A meta-analysis of 12 studies found that fecal immunochemical testing (FIT) may be a viable alternative screening strategy for patients at increased risk for colorectal cancer, but the authors and an accompanying editorial noted that the quality of the evidence was low.


In patients at above-average personal or familial risk, fecal immunochemical testing (FIT) has high overall diagnostic accuracy for colorectal cancer (CRC) and moderate accuracy for advanced neoplasia, a meta-analysis found.

The analysis included 12 studies with 6,204 patients. The primary outcome was the diagnostic performance of FIT for detecting colorectal cancer or advanced neoplasia. Results were published online June 19 by JAMA Internal Medicine.

The average sensitivity of FIT for colorectal cancer was 93% (95% CI, 53% to 99%), and the average specificity was 91% (95% CI, 89% to 92%), yielding a positive likelihood ratio of 10.30 (95% CI, 7.7 to 13.9) and a negative likelihood ratio of 0.08 (95% CI, 0.01 to 0.75). The average sensitivity of FIT for advanced neoplasia was 48% (95% CI, 39% to 57%), and the average specificity was 93% (95% CI, 91% to 94%), for a positive likelihood ratio of 6.55 (95% CI, 5.0 to 8.5) and a negative likelihood ratio of 0.57 (95% CI, 0.48 to 0.67).

Subgroup analyses indicated that FIT cutoff values between 15- and 25-μg/g of feces provided the best combination of sensitivity and specificity for the diagnosis of colorectal cancer (93% and 94%, respectively), the authors wrote. Quantitative and one-sample FIT showed adequate test performance, but data on other FIT brands and multiple samples were insufficient.

The authors noted that given the safety, simplicity, low cost, and minimal discomfort of FIT, it is a viable alternative screening strategy for patients at increased risk for colorectal cancer, which is especially important for those who are averse to colonoscopy.

“The latest U.S. Preventive Services Task Force recommendations for colorectal screening support that ‘the best screening test is the one that gets done,’ and that the ultimate goal of screening strategies is maximization of screening uptake to reduce CRC mortality,” they wrote.

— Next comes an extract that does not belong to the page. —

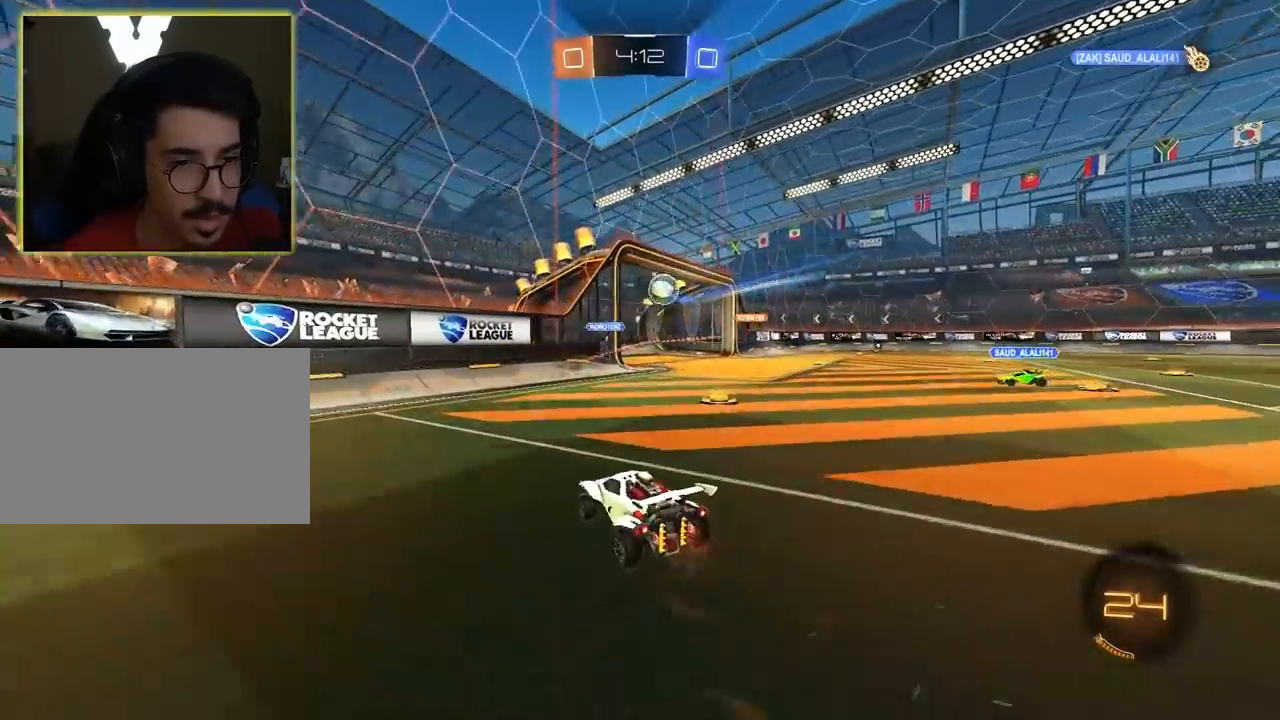
{"keys": ["d", "s"], "mouse": ["left", "right"], "mouse_move": "still", "events": [[300, "d", "up"], [333, "d", "down"], [367, "mouse_left", "down"], [367, "mouse_right", "down"], [367, "w", "up"], [383, "s", "down"]]}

An editorial noted that while the meta-analysis represents the best possible use of the available data, the overall quality of the evidence is so low that future studies could contradict the results.

The editorial concluded, “The absolute numbers of missed noncancerous advanced neoplasia are probably too large to justify using FIT as a triage test in people with family or personal history of CRC or adenomas, especially since these people have a higher-than-average awareness of the importance of CRC screening, as well as higher-than-average motivation and willingness to have a colonoscopy.”